We turned in through a side gate to my allotted quarters. Guards I did not choose pretended not to notice we carried the city's newest spark under our arm. In the antechamber, Wu Shuang stood by the lattice, a strip of silk between her fingers. She had not slept; it made her look younger. Or older. I could not decide which was kinder.
"Three fires," she said, not looking at me. "One bell more than we counted."
"Did you see him?" I asked.
"The monk?" She shook her head. "But my shadow did."
A child's riddle, or a soldier's truth. With her it was often both.
Guo Sen sagged to a stool. He touched the tabletop with fingertips that did not seem to belong to him. "Paper," he murmured. "Warm when it should be cold."
Shen Yue led him away. Liao Yun lingered as if the air had begun to taste of rust.
"Speak," I told him.
"Two of the temple wardens we questioned are dead," he said. "Both with ash under their nails. Both with spirals scratched into their palms. From inside."
I did not answer. He knew by now the shape of my silence and did not fear it.
When they were gone, Wu Shuang remained. We listened to the bells change their minds again.
"You will be summoned," she said.
"I was just dismissed."
"You will be summoned," she repeated, and set the strip of silk on the sill. It was black, but when the light caught it, the threads showed red beneath, like flesh under soot.
She left.
The room shrank like a held breath.
He came as she promised—that same hour, as if the bell had been his messenger.
No herald. No guards. Only a knock soft enough to be mistaken for a memory. The door slid. The Emperor stepped in.
His robe was simple, deep blue. He looked less like Heaven and more like a man who had decided to stop pretending he was not.
We faced one another without bowing. Some bridges were crossed without ceremony.
"Your witness," he said.
"Mine," I agreed. "But yours to judge."
He studied my face as if reading a scroll he disliked and could not legally burn. "The court expects me to chain you at the gate."

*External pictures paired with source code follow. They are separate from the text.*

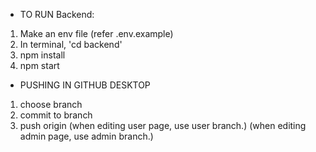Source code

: - TO RUN Backend:

1. Make an env file (refer .env.example)
2. In terminal, 'cd backend'
3. npm install
4. npm start

- PUSHING IN GITHUB DESKTOP

1. choose branch
2. commit to branch
3. push origin
   (when editing user page, use user branch.)
   (when editing admin page, use admin branch.)
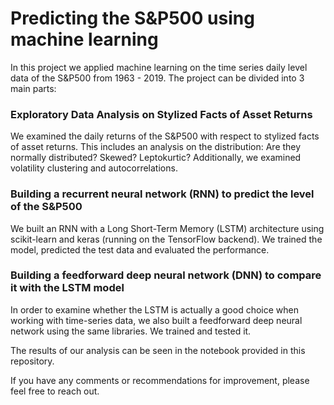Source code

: # Predicting the S&P500 using machine learning
In this project we applied machine learning on the time series daily level data of the S&P500 from 1963 - 2019. 
The project can be divided into 3 main parts: 
### Exploratory Data Analysis on Stylized Facts of Asset Returns
We examined the daily returns of the S&P500 with respect to stylized facts of asset returns. This includes an analysis on the distribution: Are they normally distributed? Skewed? Leptokurtic? Additionally, we examined volatility clustering and autocorrelations. 

### Building a recurrent neural network (RNN) to predict the level of the S&P500
We built an RNN with a Long Short-Term Memory (LSTM) architecture using scikit-learn and keras (running on the TensorFlow backend). We trained the model, predicted the test data and evaluated the performance. 

### Building a feedforward deep neural network (DNN) to compare it with the LSTM model
In order to examine whether the LSTM is actually a good choice when working with time-series data, we also built a feedforward deep neural network using the same libraries. We trained and tested it.

The results of our analysis can be seen in the notebook provided in this repository. 

If you have any comments or recommendations for improvement, please feel free to reach out. 


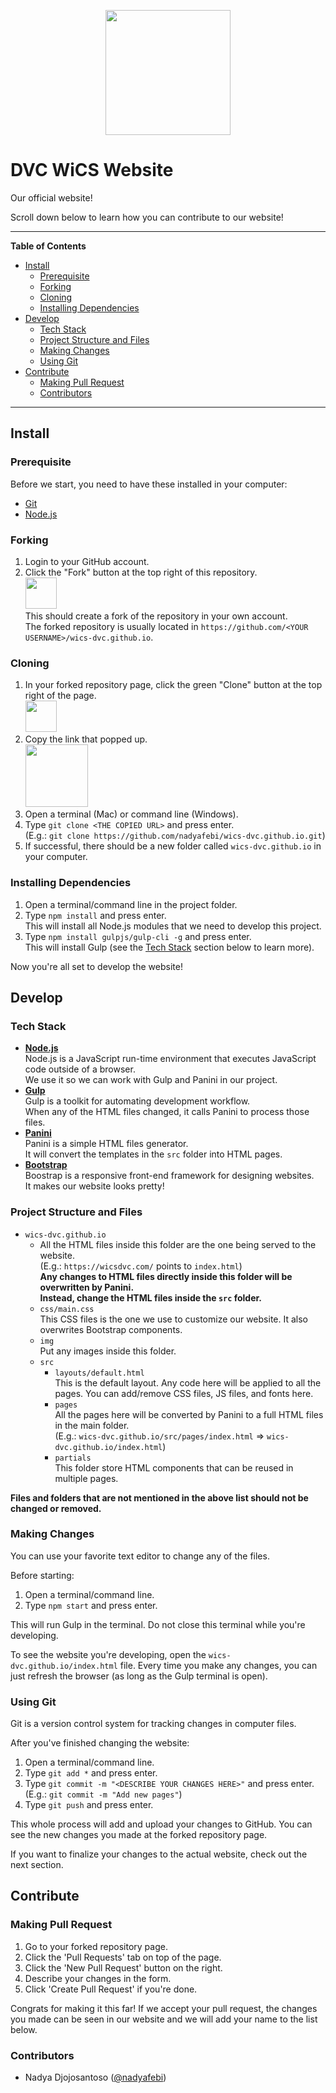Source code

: <p align="center"><img src="https://wicsdvc.com/img/logo.png" height="200"></p>

# DVC WiCS Website
Our official website!

Scroll down below to learn how you can contribute to our website!

<hr>

**Table of Contents**

* [Install](#install)
  * [Prerequisite](#prerequisite)
  * [Forking](#forking)
  * [Cloning](#cloning)
  * [Installing Dependencies](#installing-dependencies)
* [Develop](#develop)
  * [Tech Stack](#tech-stack)
  * [Project Structure and Files](#project-structure-and-files)
  * [Making Changes](#making-changes)
  * [Using Git](#using-git)
* [Contribute](#contribute)
  * [Making Pull Request](#making-pull-request)
  * [Contributors](#contributors)

<hr>

## Install

### Prerequisite

Before we start, you need to have these installed in your computer:
* [Git](https://git-scm.com/)
* [Node.js](https://nodejs.org/en/)

### Forking

1. Login to your GitHub account.
1. Click the "Fork" button at the top right of this repository.<br>
  <img src="https://github-images.s3.amazonaws.com/help/bootcamp/Bootcamp-Fork.png" height="50"><br>
  This should create a fork of the repository in your own account.<br>
  The forked repository is usually located in `https://github.com/<YOUR USERNAME>/wics-dvc.github.io`.

### Cloning

1. In your forked repository page, click the green "Clone" button at the top right of the page.<br>
  <img src="https://help.github.com/assets/images/help/repository/clone-repo-clone-url-button.png" height="50"><br>
1. Copy the link that popped up.<br>
  <img src="https://help.github.com/assets/images/help/repository/https-url-clone.png" height="100"><br>
1. Open a terminal (Mac) or command line (Windows).<br>
1. Type `git clone <THE COPIED URL>` and press enter.<br>
  (E.g.: `git clone https://github.com/nadyafebi/wics-dvc.github.io.git`)<br>
1. If successful, there should be a new folder called `wics-dvc.github.io` in your computer.

### Installing Dependencies

1. Open a terminal/command line in the project folder.
1. Type `npm install` and press enter.<br>
  This will install all Node.js modules that we need to develop this project.
1. Type `npm install gulpjs/gulp-cli -g` and press enter.<br>
  This will install Gulp (see the [Tech Stack](#tech-stack) section below to learn more).

Now you're all set to develop the website!

## Develop

### Tech Stack

* [**Node.js**](https://nodejs.org/en/)<br>
  Node.js is a JavaScript run-time environment that executes JavaScript code outside of a browser.<br>
  We use it so we can work with Gulp and Panini in our project.
* [**Gulp**](https://gulpjs.com/)<br>
  Gulp is a toolkit for automating development workflow.<br>
  When any of the HTML files changed, it calls Panini to process those files.
* [**Panini**](https://github.com/zurb/panini)<br>
  Panini is a simple HTML files generator.<br>
  It will convert the templates in the `src` folder into HTML pages.
* [**Bootstrap**](https://getbootstrap.com/)<br>
  Boostrap is a responsive front-end framework for designing websites.<br>
  It makes our website looks pretty!

### Project Structure and Files

* `wics-dvc.github.io`
  * All the HTML files inside this folder are the one being served to the website.<br>
    (E.g.: `https://wicsdvc.com/` points to `index.html`)<br>
    **Any changes to HTML files directly inside this folder will be overwritten by Panini.**<br>
    **Instead, change the HTML files inside the `src` folder.**
  * `css/main.css`<br>
    This CSS files is the one we use to customize our website. It also overwrites Bootstrap components.
  * `img`<br>
    Put any images inside this folder.
  * `src`
    * `layouts/default.html`<br>
      This is the default layout. Any code here will be applied to all the pages. You can add/remove CSS files, JS files, and fonts here.
    * `pages`<br>
      All the pages here will be converted by Panini to a full HTML files in the main folder.<br>
      (E.g.: `wics-dvc.github.io/src/pages/index.html` => `wics-dvc.github.io/index.html`)
    * `partials`<br>
      This folder store HTML components that can be reused in multiple pages.

**Files and folders that are not mentioned in the above list should not be changed or removed.**

### Making Changes

You can use your favorite text editor to change any of the files.

Before starting:
1. Open a terminal/command line.
1. Type `npm start` and press enter.

This will run Gulp in the terminal. Do not close this terminal while you're developing.

To see the website you're developing, open the `wics-dvc.github.io/index.html` file.
Every time you make any changes, you can just refresh the browser (as long as the Gulp terminal is open).

### Using Git

Git is a version control system for tracking changes in computer files.

After you've finished changing the website:
1. Open a terminal/command line.
1. Type `git add *` and press enter.
1. Type `git commit -m "<DESCRIBE YOUR CHANGES HERE>"` and press enter.<br>
  (E.g.: `git commit -m "Add new pages"`)
1. Type `git push` and press enter.

This whole process will add and upload your changes to GitHub. You can see the new changes you made at the forked repository page.

If you want to finalize your changes to the actual website, check out the next section.

## Contribute

### Making Pull Request

1. Go to your forked repository page.
1. Click the 'Pull Requests' tab on top of the page.
1. Click the 'New Pull Request' button on the right.
1. Describe your changes in the form.
1. Click 'Create Pull Request' if you're done.

Congrats for making it this far! If we accept your pull request, the changes you made can be seen in our website and we will add your name to the list below.

### Contributors

* Nadya Djojosantoso ([@nadyafebi](https://github.com/nadyafebi))
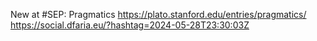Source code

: New at #SEP: Pragmatics https://plato.stanford.edu/entries/pragmatics/ https://social.dfaria.eu/?hashtag=2024-05-28T23:30:03Z
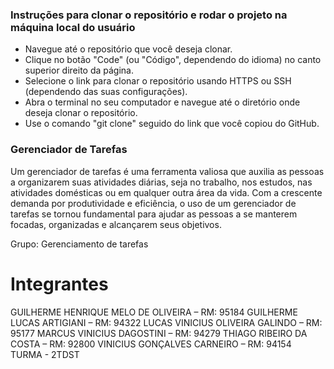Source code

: ### Instruções para clonar o repositório e rodar o projeto na máquina local do usuário

- Navegue até o repositório que você deseja clonar.
- Clique no botão "Code" (ou "Código", dependendo do idioma) no canto superior direito da página.
- Selecione o link para clonar o repositório usando HTTPS ou SSH (dependendo das suas configurações).
- Abra o terminal no seu computador e navegue até o diretório onde deseja clonar o repositório.
- Use o comando "git clone" seguido do link que você copiou do GitHub. 



### Gerenciador de Tarefas
 
Um gerenciador de tarefas é uma ferramenta valiosa que auxilia as pessoas a organizarem suas atividades diárias,
seja no trabalho, nos estudos, nas atividades domésticas ou em qualquer outra área da vida. Com a crescente demanda
por produtividade e eficiência, o uso de um gerenciador de tarefas se tornou fundamental para ajudar as pessoas a se
manterem focadas, organizadas e alcançarem seus objetivos.

Grupo: Gerenciamento de tarefas

# Integrantes 

GUILHERME HENRIQUE MELO DE OLIVEIRA – RM: 95184
GUILHERME LUCAS ARTIGIANI – RM: 94322
LUCAS VINICIUS OLIVEIRA GALINDO – RM: 95177
MARCUS VINICIUS DAGOSTINI – RM: 94279
THIAGO RIBEIRO DA COSTA – RM: 92800
VINICIUS GONÇALVES CARNEIRO – RM: 94154
TURMA - 2TDST



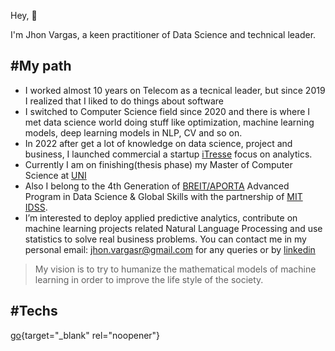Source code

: <!---
yonkeenn/yonkeenn is a ✨ special ✨ repository because its `README.md` (this file) appears on your GitHub profile.
You can click the Preview link to take a look at your changes.
--->

Hey, 👋

I'm Jhon Vargas, a keen practitioner of Data Science and technical leader.

## #My path

- I worked almost 10 years on Telecom as a tecnical leader, but since 2019 I realized that I liked to do things about software 
- I switched to Computer Science field since 2020 and there is where I met data science world doing stuff like optimization, machine learning models, deep learning models in NLP, CV and so on.
- In 2022 after get a lot of knowledge on data science, project and business, I launched commercial a startup <a href = "https://itresse.com/" target="_blank">iTresse</a>  focus on analytics.
- Currently I am on finishing(thesis phase) my Master of Computer Science at <a href = "https://www.uni.edu.pe/" target="_blank">UNI</a> 
- Also I belong to the 4th Generation of <a href = "https://www.datascienceglobalskills.pe/" target="_blank">BREIT/APORTA</a> Advanced Program in Data Science & Global Skills with the partnership of <a href = "https://idss.mit.edu/" target="_blank">MIT IDSS</a>.
- I’m interested to deploy applied predictive analytics, contribute on machine learning projects related Natural Language Processing and use statistics to solve real business problems. You can contact me in my personal email: jhon.vargasr@gmail.com for any queries or by <a href="www.linkedin.com/in/yonkeenn/" target="_blank">linkedin</a>

> My vision is to try to humanize the mathematical models of machine learning in order to improve the life style of the society.

## #Techs

[go](http://stackoverflow.com){target="_blank" rel="noopener"}
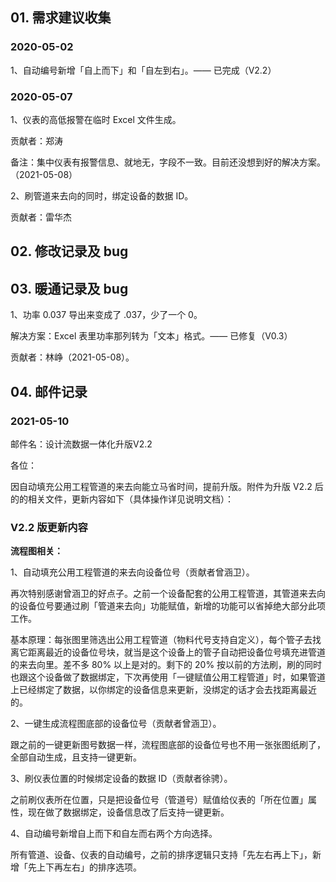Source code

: ## 01. 需求建议收集

### 2020-05-02

1、自动编号新增「自上而下」和「自左到右」。—— 已完成（V2.2）

### 2020-05-07

1、仪表的高低报警在临时 Excel 文件生成。

贡献者：郑涛

备注：集中仪表有报警信息、就地无，字段不一致。目前还没想到好的解决方案。（2021-05-08）

2、刷管道来去向的同时，绑定设备的数据 ID。

贡献者：雷华杰

## 02. 修改记录及 bug

## 03. 暖通记录及 bug

1、功率 0.037 导出来变成了 .037，少了一个 0。

解决方案：Excel 表里功率那列转为「文本」格式。—— 已修复（V0.3）

贡献者：林峥（2021-05-08）。

## 04. 邮件记录

### 2021-05-10

邮件名：设计流数据一体化升版V2.2

各位：

因自动填充公用工程管道的来去向能立马省时间，提前升版。附件为升版 V2.2 后的的相关文件，更新内容如下（具体操作详见说明文档）：

### V2.2 版更新内容

**流程图相关：**

1、自动填充公用工程管道的来去向设备位号（贡献者曾涵卫）。

再次特别感谢曾涵卫的好点子。之前一个设备配套的公用工程管道，其管道来去向的设备位号要通过刷「管道来去向」功能赋值，新增的功能可以省掉绝大部分此项工作。

基本原理：每张图里筛选出公用工程管道（物料代号支持自定义），每个管子去找离它距离最近的设备位号块，就当是这个设备上的管子自动把设备位号填充进管道的来去向里。差不多 80% 以上是对的。剩下的 20% 按以前的方法刷，刷的同时也跟这个设备做了数据绑定，下次再使用「一键赋值公用工程管道」时，如果管道上已经绑定了数据，以你绑定的设备信息来更新，没绑定的话才会去找距离最近的。

2、一键生成流程图底部的设备位号（贡献者曾涵卫）。

跟之前的一键更新图号数据一样，流程图底部的设备位号也不用一张张图纸刷了，全部自动生成，且支持一键更新。

3、刷仪表位置的时候绑定设备的数据 ID（贡献者徐骋）。

之前刷仪表所在位置，只是把设备位号（管道号）赋值给仪表的「所在位置」属性，现在做了数据绑定，设备信息改了后支持一键更新。

4、自动编号新增自上而下和自左而右两个方向选择。

所有管道、设备、仪表的自动编号，之前的排序逻辑只支持「先左右再上下」，新增「先上下再左右」的排序选项。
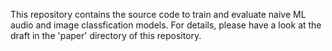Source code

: This repository contains the source code to train and evaluate naive ML audio and image classfication models. For details, please have a look at the draft in the 'paper' directory of this repository.
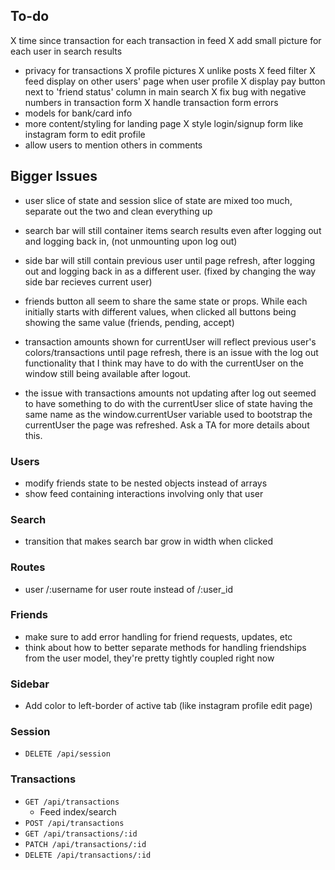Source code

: 
## To-do

X time since transaction for each transaction in feed
X add small picture for each user in search results
- privacy for transactions
X profile pictures
X unlike posts
X feed filter
X feed display on other users' page when user profile
X display pay button next to 'friend status' column in main search
X fix bug with negative numbers in transaction form
X handle transaction form errors
- models for bank/card info
- more content/styling for landing page
X style login/signup form like instagram form to edit profile
- allow users to mention others in comments


## Bigger Issues

- user slice of state and session slice of state are mixed too much, separate out the two and clean everything up

- search bar will still container items search results even after logging out and logging back in, (not unmounting upon log out)

- side bar will still contain previous user until page refresh, after logging out and logging back in as a different user. (fixed by changing the way side bar recieves current user)

- friends button all seem to share the same state or props. While each initially starts with different values, when clicked all buttons being showing the same value (friends, pending, accept)

- transaction amounts shown for currentUser will reflect previous user's colors/transactions until page refresh, there is an issue with the log out functionality that I think may have to do with the currentUser on the window still being available after logout.

- the issue with transactions amounts not updating after log out seemed to have something to do with the currentUser slice of state having the same name as the window.currentUser variable used to bootstrap the currentUser the page was refreshed. Ask a TA for more details about this.


### Users

- modify friends state to be nested objects instead of arrays
- show feed containing interactions involving only that user


### Search
- transition that makes search bar grow in width when clicked


### Routes

- user /:username for user route instead of /:user_id


### Friends

- make sure to add error handling for friend requests, updates, etc
- think about how to better separate methods for handling friendships from the
  user model, they're pretty tightly coupled right now

### Sidebar

- Add color to left-border of active tab (like instagram profile edit page)


### Session

- `DELETE /api/session`

### Transactions

- `GET /api/transactions`
  - Feed index/search
- `POST /api/transactions`
- `GET /api/transactions/:id`
- `PATCH /api/transactions/:id`
- `DELETE /api/transactions/:id`
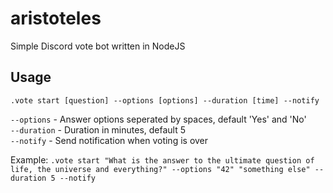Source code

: # aristoteles
Simple Discord vote bot written in NodeJS


## Usage
`.vote start [question] --options [options] --duration [time] --notify`  

`--options` - Answer options seperated by spaces, default 'Yes' and 'No'  
`--duration` - Duration in minutes, default 5  
`--notify` - Send notification when voting is over  

Example: `.vote start "What is the answer to the ultimate question of life, the universe and everything?" --options "42" "something else" --duration 5 --notify`
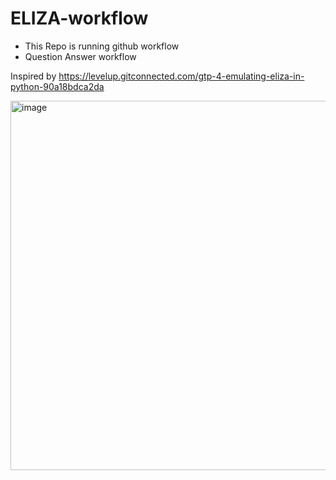 # ELIZA-workflow

- This Repo is running github workflow 
- Question Answer workflow

Inspired by https://levelup.gitconnected.com/gtp-4-emulating-eliza-in-python-90a18bdca2da

<img width="591" alt="image" src="https://github.com/seohyunjun/ELIZA-workflow/assets/44499749/9d92caa7-67b7-48be-870d-8148fdeac9e1">

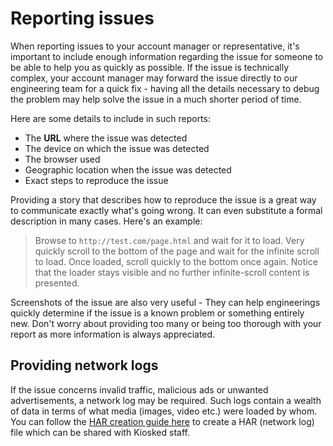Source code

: # Reporting issues

When reporting issues to your account manager or representative, it's important to include enough information regarding the issue for someone to be able to help you as quickly as possible. If the issue is technically complex, your account manager may forward the issue directly to our engineering team for a quick fix - having all the details necessary to debug the problem may help solve the issue in a much shorter period of time.

Here are some details to include in such reports:

 * The **URL** where the issue was detected
 * The device on which the issue was detected
 * The browser used
 * Geographic location when the issue was detected
 * Exact steps to reproduce the issue

Providing a story that describes how to reproduce the issue is a great way to communicate exactly what's going wrong. It can even substitute a formal description in many cases. Here's an example:

> Browse to `http://test.com/page.html` and wait for it to load. Very quickly scroll to the bottom of the page and wait for the infinite scroll to load. Once loaded, scroll quickly to the bottom once again. Notice that the loader stays visible and no further infinite-scroll content is presented.

Screenshots of the issue are also very useful - They can help engineerings quickly determine if the issue is a known problem or something entirely new. Don't worry about providing too many or being too thorough with your report as more information is always appreciated.

## Providing network logs

If the issue concerns invalid traffic, malicious ads or unwanted advertisements, a network log may be required. Such logs contain a wealth of data in terms of what media (images, video etc.) were loaded by whom. You can follow the [HAR creation guide here](script/debugging_har) to create a HAR (network log) file which can be shared with Kiosked staff.
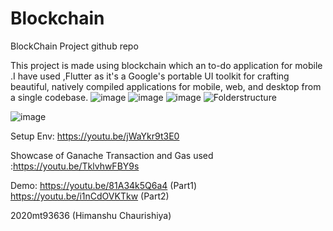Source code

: # Blockchain
BlockChain Project github repo


This project is made using blockchain which an to-do application for mobile .I have used ,Flutter as it's a Google's portable UI toolkit for crafting beautiful, natively compiled applications for mobile, web, and desktop from a single codebase. 
![image](https://user-images.githubusercontent.com/81251470/139532810-c1ab7c0c-7d72-4231-93ef-cbf6f9d66491.png)
![image](https://user-images.githubusercontent.com/81251470/139532820-daae8ce0-074e-4c55-a747-c30d0c1fb70f.png)
![image](https://user-images.githubusercontent.com/81251470/139532835-46fce87a-e237-4e46-8732-b143ebcaf986.png)
![Folderstructure](https://user-images.githubusercontent.com/81251470/139533367-95f44d9e-65bd-4252-8cef-6a545805f90a.png)

![image](https://user-images.githubusercontent.com/81251470/139535998-7ddb2d76-6db7-4714-82b2-479029c268af.png)

Setup Env: https://youtu.be/jWaYkr9t3E0

Showcase of Ganache Transaction and Gas used :https://youtu.be/TklvhwFBY9s


Demo: https://youtu.be/81A34k5Q6a4  (Part1)
      https://youtu.be/i1nCdOVKTkw  (Part2)


2020mt93636 (Himanshu Chaurishiya)
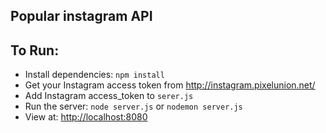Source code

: ## Popular instagram API
## To Run:

- Install dependencies: `npm install`
- Get your Instagram access token from http://instagram.pixelunion.net/
- Add Instagram access_token to `serer.js`
- Run the server: `node server.js` or `nodemon server.js`
- View at: [http://localhost:8080](http://localhost:8080)
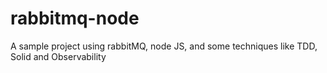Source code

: # rabbitmq-node
A sample project using rabbitMQ, node JS, and some techniques like TDD, Solid and Observability
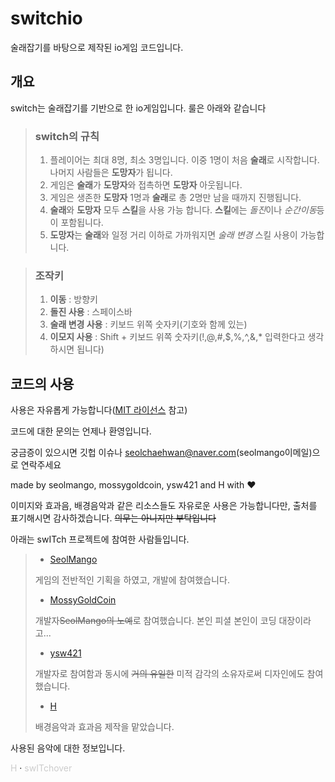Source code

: # switchio
술래잡기를 바탕으로 제작된 io게임 코드입니다.

## 개요

switch는 술래잡기를 기반으로 한 io게임입니다. 룰은 아래와 같습니다

> ### switch의 규칙
>
> 1. 플레이어는 최대 8명, 최소 3명입니다. 이중 1명이 처음 **술래**로 시작합니다. 나머지 사람들은 **도망자**가 됩니다.
> 2. 게임은 **술래**가 **도망자**와 접촉하면 **도망자** 아웃됩니다.
> 3. 게임은 생존한 **도망자** 1명과 **술래**로 총 2명만 남을 때까지 진행됩니다. 
> 4. **술래**와 **도망자** 모두 **스킬**을 사용 가능 합니다. **스킬**에는 *돌진*이나 *순간이동*등이 포함됩니다.
> 5. **도망자**는 **술래**와 일정 거리 이하로 가까워지면 *술래 변경* 스킬 사용이 가능합니다.

> ### 조작키
>
> 1. **이동** : 방향키
> 2. **돌진 사용** : 스페이스바
> 3. **술래 변경 사용** : 키보드 위쪽 숫자키(기호와 함께 있는)
> 4. **이모지 사용** : Shift + 키보드 위쪽 숫자키(!,@,#,$,%,^,&,* 입력한다고 생각하시면 됩니다)

## 코드의 사용

사용은 자유롭게 가능합니다([MIT 라이선스](https://github.com/seolmango/switchio/blob/main/LICENSE) 참고)

코드에 대한 문의는 언제나 환영입니다.

궁금증이 있으시면 깃헙 이슈나 seolchaehwan@naver.com(seolmango이메일)으로 연락주세요



made by seolmango, mossygoldcoin, ysw421 and H with ❤

이미지와 효과음, 배경음악과 같은 리소스들도 자유로운 사용은 가능합니다만, 출처를 표기해시면 감사하겠습니다. ~~의무는 아니지만 부탁입니다~~

아래는 swITch 프로젝트에 참여한 사람들입니다.

> + [SeolMango](https://github.com/seolmango)
>
> 게임의 전반적인 기획을 하였고, 개발에 참여했습니다.
>
> + [MossyGoldCoin](https://github.com/Mossygoldcoin)
>
> 개발자~~SeolMango의 노예~~로 참여했습니다. 본인 피셜 본인이 코딩 대장이라고...
>
> + [ysw421](https://github.com/ysw421)
>
> 개발자로 참여함과 동시에 ~~거의 유일한~~ 미적 감각의 소유자로써 디자인에도 참여했습니다.
>
> + [H](https://soundcloud.com/hraverals?utm_source=clipboard&utm_medium=text&utm_campaign=social_sharing)
>
> 배경음악과 효과음 제작을 맡았습니다. 

사용된 음악에 대한 정보입니다.

<a href="https://soundcloud.com/hraverals" title="H" target="_blank" style="color: #cccccc; text-decoration: none;">H</a> · <a href="https://soundcloud.com/hraverals/switchover" title="swITchover" target="_blank" style="color: #cccccc; text-decoration: none;">swITchover</a></div>

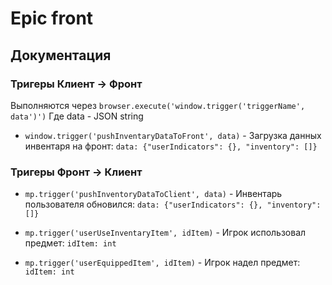 # Epic front

## Документация

### Тригеры **Клиент -> Фронт**

Выполняются через  `browser.execute('window.trigger('triggerName', data')')`
Где data - JSON string

- `window.trigger('pushInventaryDataToFront', data)` - Загрузка данных инвентаря на фронт: `data: {"userIndicators": {}, "inventory": []}`

### Тригеры **Фронт -> Клиент**

- `mp.trigger('pushInventoryDataToClient', data)` - Инвентарь пользователя обновился: `data: {"userIndicators": {}, "inventory": []}`

- `mp.trigger('userUseInventaryItem', idItem)` - Игрок использовал предмет: `idItem: int`

- `mp.trigger('userEquippedItem', idItem)` - Игрок надел предмет: `idItem: int`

"The court expects you to be made of paper," I said.
His mouth did not move, but the tired light in his eyes shifted. "Then let us disappoint them."
He walked to the screen and drew it half-closed, as if privacy were something two planks of painted wood could guarantee. I watched the shadows and counted them: mine, his, the candle's, and a fourth that did not belong to the room.
He did not seem to notice.
"I told you," he said quietly, "that I wore the robe because your father wore the sword. They gave me an Empress chosen by the North. I have smiled through councils that were not mine and signed edicts that were only mine in ink."
"And now?" I asked.
"Now the swords are pointed at each other," he said. "And the ink is crawling off the page."
He turned fully then. The dragon in his eyes had stopped pretending to be carved.
"I will give you a choice," he said.
We stood very still. The city listened at the window.
"Two doors," he said, not unkindly. "One leads to a throne-room crowded with witnesses. The other leads to a room with only a table and a blade. I will not tell you which is which." His smile was a cut, not cruel. "You have a talent for finding the one you need."
He waited.
I said nothing.
Not because I had no answer. Because the thing inside me had lifted its head and tilted it, like a beast measuring a scent behind a wall.
His gaze flicked—just once—to the place where my hand rested over my heart. He saw nothing. Or chose not to.
"Decide by nightfall," he said. "Before others decide for you."
He started for the door, paused.
"And, Wu An"—his voice lowered, not conspiratorial, but human—"if your father returns to the hall before you choose, it will not be because he has healed."
He left. The screen sighed shut. The fourth shadow lingered until the candle guttered and then folded itself back into the dark like a patient flag.